シティプロモーションの事例紹介
「小林市シムシティ課」などの話題性のある施策を企画実行できる理由とは
宮崎県小林市 総合政策部 地方創生課
今回の事例紹介は宮崎県小林市にお伺いしました。(東京が緊急事態宣言中のため、残念ながらオンラインでの取材です。)
小林市と言えば、シティプロモーション業界では誰もが知っている移住促進P Rムービー「ンダモシタン小林」。そして、人気ゲーム「シムシティ」とコラボした「小林市シムシティ課」。
前回は「ンダモシタン小林」が中心でしたので、今回は「小林市シムシティ課」の面白い企画が連発できる理由についてお伺いしています。
「ンダモシタン小林」以外にも「小林市シムシティ課」もありますね。人気ゲームとの企画、シムシティ世代の私にとってはとても驚きました。
シムシティのゲームを発売されているエレクトロニック・アーツ社さんが、自治体とのコラボ先を探しているという話を聞きまして、手を挙げたのがきっかけで始まりました。まちづくりは本来夢のあることですが、私たち行政職員の仕事は書類上ばかりでわかりづらくなっています。そこで親しみのある「ゲーム」を活用して視覚化することで、誰でも参加できるまちづくりにすることが狙いでした。
メンバーはどのような方達なのでしょうか?
市長と市役所職員と、地元の高校生になります。
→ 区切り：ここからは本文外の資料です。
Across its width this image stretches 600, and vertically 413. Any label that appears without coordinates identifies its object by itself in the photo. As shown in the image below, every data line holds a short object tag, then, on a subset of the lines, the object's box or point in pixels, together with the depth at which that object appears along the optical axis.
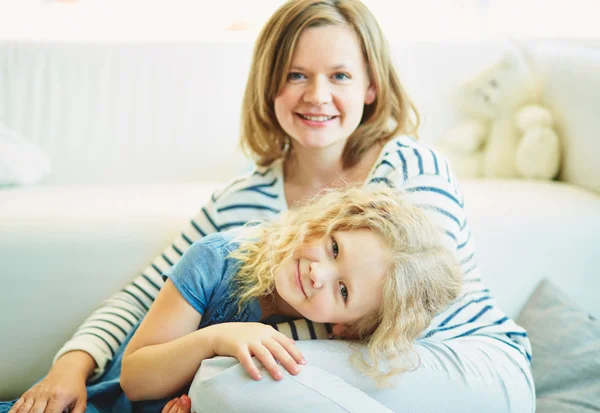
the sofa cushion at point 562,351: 1.32
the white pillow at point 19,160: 1.79
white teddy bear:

こちらは昨年度で3年間のプロジェクトを無事に形にして終了しました。
3年間はどのようなことをしたのでしょうか?シムシティのゲーム上で未来の小林市を作るといったことですか?
初年度にゲームを使ったまちづくりを行なって、そこで出てきたアイデアを市役所に提案していただきました。そこで採用された「小林市にインスタ映えスポットを作る」という提案を、2年目と3年目に実現していきました。実際に市内にある生駒高原に、コスモスなどの季節の花を一望できる展望台が設置されました。
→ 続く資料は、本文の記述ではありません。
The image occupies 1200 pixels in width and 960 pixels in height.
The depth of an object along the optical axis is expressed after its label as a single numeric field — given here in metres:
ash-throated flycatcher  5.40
ゲームだけでなく現実に街を変えたのですね。すごいですね。この施策を行って何か変わったことはありますか?
高校生たちにとって自分達のまちは日常過ぎて、いろいろなことを見ていないんです。でもこの施策に参加してもらうことで、まちの良いところを積極的に探してもらって、まちの良さに気づいてもらうことができました。小林市は市内に大学がないため、高校生の約7割は卒業後に進学や就職等で市外に出てしまいます。このシムシティ課に参加してもらうことで、市外に出ても地元の良さを覚えていていただきたいです。
「小林市シムシティ課」も「ンダモシタン小林」もそうですが、なぜ話題性のある施策を企画実行できるのでしょうか?
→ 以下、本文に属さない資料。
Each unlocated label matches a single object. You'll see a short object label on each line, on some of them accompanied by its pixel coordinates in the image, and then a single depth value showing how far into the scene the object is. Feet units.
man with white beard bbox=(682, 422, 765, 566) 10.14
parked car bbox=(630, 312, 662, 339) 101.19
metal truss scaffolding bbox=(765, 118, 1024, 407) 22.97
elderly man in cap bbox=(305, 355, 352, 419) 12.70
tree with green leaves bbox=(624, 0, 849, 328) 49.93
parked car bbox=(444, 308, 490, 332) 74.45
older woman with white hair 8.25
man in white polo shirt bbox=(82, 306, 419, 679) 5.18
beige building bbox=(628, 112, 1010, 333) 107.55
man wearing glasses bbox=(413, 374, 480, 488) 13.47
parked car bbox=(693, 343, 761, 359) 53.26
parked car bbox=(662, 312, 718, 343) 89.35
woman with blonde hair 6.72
市民参画型のプロジェクトということも大きいですし、組織内にもやりたいことが比較的提案し易い空気があると思います。何より地方創生に携わる自分たちが楽しむことを大切にしていますし、楽しいことを率先してやろうというスタンスでいます。「こんなものが通るのかな?」と思ったことも、けっこう許可されるので、とてもありがたいです。市長も「まずは行動してみなさい」と言ってくださいますのでやりやすいです。
それは本当に仕事がしやすい土壌があるのですね。
ここまでうまくいっている小林市さんには課題や問題はありますか?
やはり人事異動の問題ですね。せっかくノウハウを身につけても3〜5年で異動があるのが普通です。ノウハウの継承は試行錯誤です。経験ある職員と一緒に仕事をしてもらいながら続けています
他の自治体さんでも悩んでいることですね。今後はどのようなことに力を入れていく予定でしょうか?
まずは市役所全体での発信に力を入れていきたいと考えています。シティセールスの担当だけでなく、全ての部署から情報を発信できるようにしていきます。そしてもう1点、戦略の策定です。実は小林市ではシティセールスの戦略が無いんです。
戦略が無いんですね。驚きですね。戦略が無いからこそ、自由にできたのでしょうか。
そうですね。戦略という縛りがない分、自由な発想でいろいろできたところはあると思います。一方で、ある程度市民を含め組織的な方向性を合わせないと無駄が出たり、効果が薄くなってくると思います。そのため、ガチガチの戦略ではなく、今までの自由度を活かせるような形で、シンプルで誰にでも分かりやすい戦略が必要だと考えています。